Regarding Marc Kossover's question:

Howdy-

I was directed to this site
<http://www.metaresearch.org/cosmology/speed_of_gravity.asp>
by an online magazine.

The author makes several assertions about the speed of gravity,

He is widely considered a crank.

arguing primarily that it's effects are instantly transmitted. He
claims certain astronomical observations of pulsars as evidence.

I was under the impression that the effects of gravity propagate at
c,

This is what all metric theories of gravity predict including General
Relativity.

although no experiments had yet shown this.

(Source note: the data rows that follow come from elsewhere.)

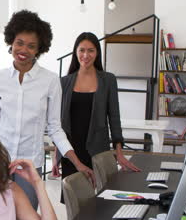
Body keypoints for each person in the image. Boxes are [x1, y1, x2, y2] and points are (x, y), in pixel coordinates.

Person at [0, 9, 93, 220]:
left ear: (39, 49)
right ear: (11, 42)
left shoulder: (50, 81)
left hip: (28, 166)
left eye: (31, 46)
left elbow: (55, 128)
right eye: (19, 43)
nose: (23, 50)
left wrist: (76, 162)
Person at [57, 32, 140, 184]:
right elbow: (59, 122)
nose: (85, 55)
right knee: (73, 199)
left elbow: (114, 118)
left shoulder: (108, 80)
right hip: (71, 151)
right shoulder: (64, 82)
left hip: (97, 148)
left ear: (97, 53)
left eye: (91, 50)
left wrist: (119, 154)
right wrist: (57, 155)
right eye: (82, 50)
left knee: (99, 199)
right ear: (75, 52)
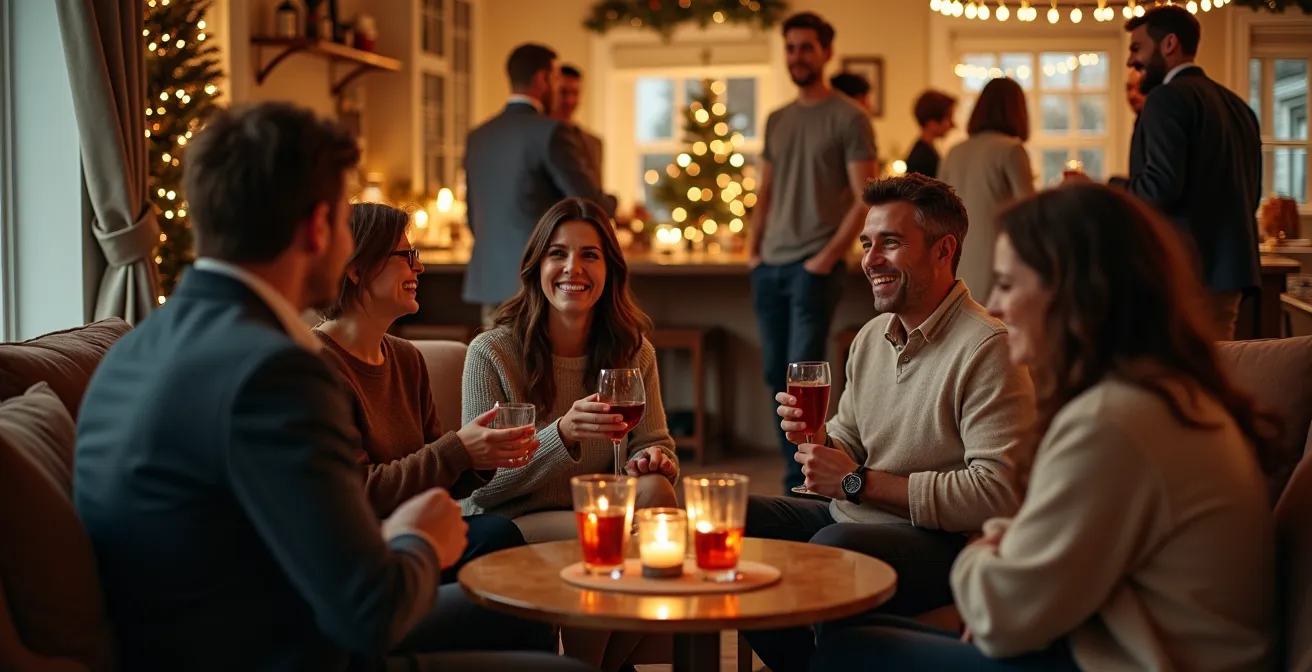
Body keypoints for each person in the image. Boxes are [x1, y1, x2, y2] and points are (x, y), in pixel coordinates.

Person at [73, 101, 593, 672]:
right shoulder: (277, 370)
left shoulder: (130, 348)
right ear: (318, 227)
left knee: (518, 604)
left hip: (213, 633)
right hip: (282, 651)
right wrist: (418, 540)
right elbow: (369, 611)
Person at [812, 183, 1279, 672]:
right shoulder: (1155, 397)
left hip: (1124, 659)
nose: (995, 303)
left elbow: (998, 609)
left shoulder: (1113, 423)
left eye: (1009, 284)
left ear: (1073, 292)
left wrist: (986, 545)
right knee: (858, 637)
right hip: (1099, 636)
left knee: (854, 650)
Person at [740, 174, 1037, 672]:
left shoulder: (989, 348)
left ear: (944, 251)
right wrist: (817, 439)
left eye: (891, 243)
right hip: (854, 517)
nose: (870, 259)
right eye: (866, 243)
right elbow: (850, 443)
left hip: (940, 540)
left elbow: (998, 492)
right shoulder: (872, 335)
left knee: (835, 549)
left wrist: (857, 483)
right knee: (737, 523)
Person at [461, 197, 679, 670]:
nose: (572, 268)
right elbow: (485, 487)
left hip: (598, 511)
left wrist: (656, 461)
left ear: (610, 269)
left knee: (659, 495)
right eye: (557, 253)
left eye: (589, 255)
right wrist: (561, 435)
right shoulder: (492, 352)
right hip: (512, 518)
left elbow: (655, 441)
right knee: (603, 539)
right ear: (537, 265)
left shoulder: (632, 351)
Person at [314, 202, 537, 581]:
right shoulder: (318, 367)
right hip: (363, 557)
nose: (419, 267)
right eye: (406, 255)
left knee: (503, 544)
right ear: (356, 269)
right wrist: (458, 450)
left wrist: (481, 457)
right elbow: (357, 493)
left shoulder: (406, 359)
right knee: (500, 545)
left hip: (418, 538)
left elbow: (437, 476)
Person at [748, 11, 878, 492]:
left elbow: (867, 196)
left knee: (803, 380)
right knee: (774, 377)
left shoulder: (849, 117)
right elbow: (766, 190)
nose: (797, 56)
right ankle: (796, 476)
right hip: (770, 267)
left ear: (826, 51)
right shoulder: (777, 119)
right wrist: (752, 250)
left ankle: (804, 480)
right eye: (791, 47)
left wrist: (825, 258)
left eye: (806, 47)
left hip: (812, 270)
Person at [1103, 5, 1261, 341]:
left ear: (1169, 44)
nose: (1132, 61)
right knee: (1216, 373)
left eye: (1136, 48)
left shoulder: (1165, 99)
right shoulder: (1238, 106)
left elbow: (1159, 188)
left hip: (1182, 274)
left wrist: (1108, 188)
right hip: (1230, 274)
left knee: (1175, 381)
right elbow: (1253, 192)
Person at [464, 43, 616, 326]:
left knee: (498, 366)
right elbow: (589, 204)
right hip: (538, 285)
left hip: (490, 283)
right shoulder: (550, 132)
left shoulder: (479, 136)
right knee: (540, 369)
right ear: (542, 79)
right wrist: (614, 204)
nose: (559, 89)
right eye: (557, 78)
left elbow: (473, 216)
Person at [939, 77, 1035, 299]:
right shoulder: (1011, 150)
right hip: (995, 259)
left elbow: (937, 210)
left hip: (956, 262)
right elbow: (1030, 215)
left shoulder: (954, 152)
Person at [555, 64, 605, 186]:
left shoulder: (593, 143)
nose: (570, 100)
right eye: (563, 92)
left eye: (575, 93)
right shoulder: (539, 136)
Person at [904, 90, 957, 179]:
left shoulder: (925, 150)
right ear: (931, 122)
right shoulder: (922, 156)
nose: (952, 124)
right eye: (948, 117)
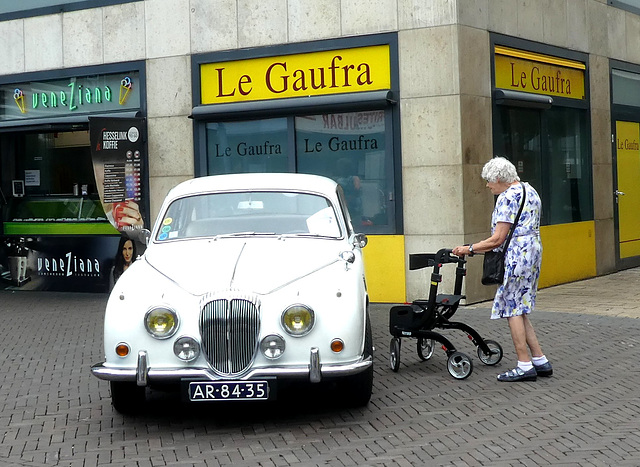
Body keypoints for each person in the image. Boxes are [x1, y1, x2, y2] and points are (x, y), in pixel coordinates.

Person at [453, 157, 552, 382]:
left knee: (512, 309)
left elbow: (498, 239)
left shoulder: (507, 197)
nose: (488, 186)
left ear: (498, 178)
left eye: (489, 181)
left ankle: (524, 364)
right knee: (521, 306)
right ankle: (540, 360)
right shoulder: (530, 190)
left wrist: (469, 249)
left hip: (517, 256)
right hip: (533, 252)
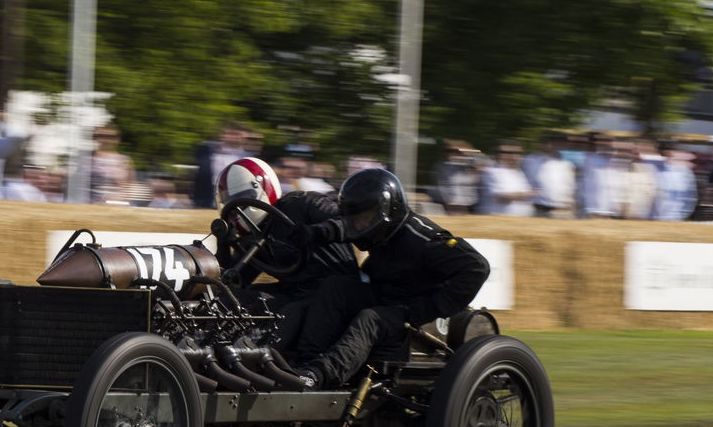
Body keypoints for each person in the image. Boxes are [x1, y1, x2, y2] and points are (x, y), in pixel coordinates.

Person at [283, 168, 489, 390]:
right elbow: (347, 226)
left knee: (371, 318)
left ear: (387, 211)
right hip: (385, 297)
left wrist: (426, 309)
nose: (358, 226)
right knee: (336, 286)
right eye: (354, 220)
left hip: (410, 312)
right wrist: (317, 232)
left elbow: (477, 267)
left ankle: (320, 375)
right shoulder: (380, 228)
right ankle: (306, 362)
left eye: (364, 219)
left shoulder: (422, 237)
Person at [212, 157, 361, 360]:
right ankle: (214, 350)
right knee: (235, 301)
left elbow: (351, 224)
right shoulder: (253, 236)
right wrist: (223, 244)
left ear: (262, 188)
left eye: (244, 198)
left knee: (290, 312)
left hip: (336, 294)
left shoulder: (303, 204)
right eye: (231, 203)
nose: (237, 210)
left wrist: (316, 232)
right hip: (296, 293)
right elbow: (234, 281)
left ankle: (265, 362)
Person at [191, 121, 255, 209]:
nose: (236, 137)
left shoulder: (248, 158)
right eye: (232, 134)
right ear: (223, 135)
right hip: (208, 201)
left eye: (239, 134)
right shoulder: (208, 153)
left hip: (236, 202)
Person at [477, 142, 536, 216]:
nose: (515, 156)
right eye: (510, 153)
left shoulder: (519, 172)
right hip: (498, 218)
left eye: (518, 153)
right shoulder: (491, 172)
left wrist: (527, 195)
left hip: (519, 219)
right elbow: (501, 197)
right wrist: (527, 194)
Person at [87, 125, 136, 204]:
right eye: (101, 136)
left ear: (117, 139)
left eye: (110, 137)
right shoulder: (87, 159)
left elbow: (130, 190)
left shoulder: (125, 161)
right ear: (96, 138)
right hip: (88, 206)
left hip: (114, 206)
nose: (106, 140)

A little while ago a measurement of the effect of Jupiter's gravity
on a background pulsar's signal was reported, and in that report it
was claimed that the measurement indicated that the speed of
gravitation was c within experimental error of about 10%. Since that
time, however, I understand that the claim that the measurement
actually tested the speed of gravitation was called into question.

In particular, I believe that
the work at LIGO and other large interferometers was trying to test
this hypothesis.

I think they are mostly trying to detect gravitational waves (so far
without success). I don't know how they could measure the speed of
those waves, though.

Am I confused? What is the state of our knowledge?

Theoretically, you are correct that the speed of gravitational
interactions is locally c (at least in the linearized weak field
limit). I don't think that this prediction of theory has yet been
adequately tested. But I doubt that Tom Van Flandern's claim of an
infinite propagation speed for gravitational interactions is
observationally viable. It most certainly is theoretically ruled
out by all the reasonable theories of gravity.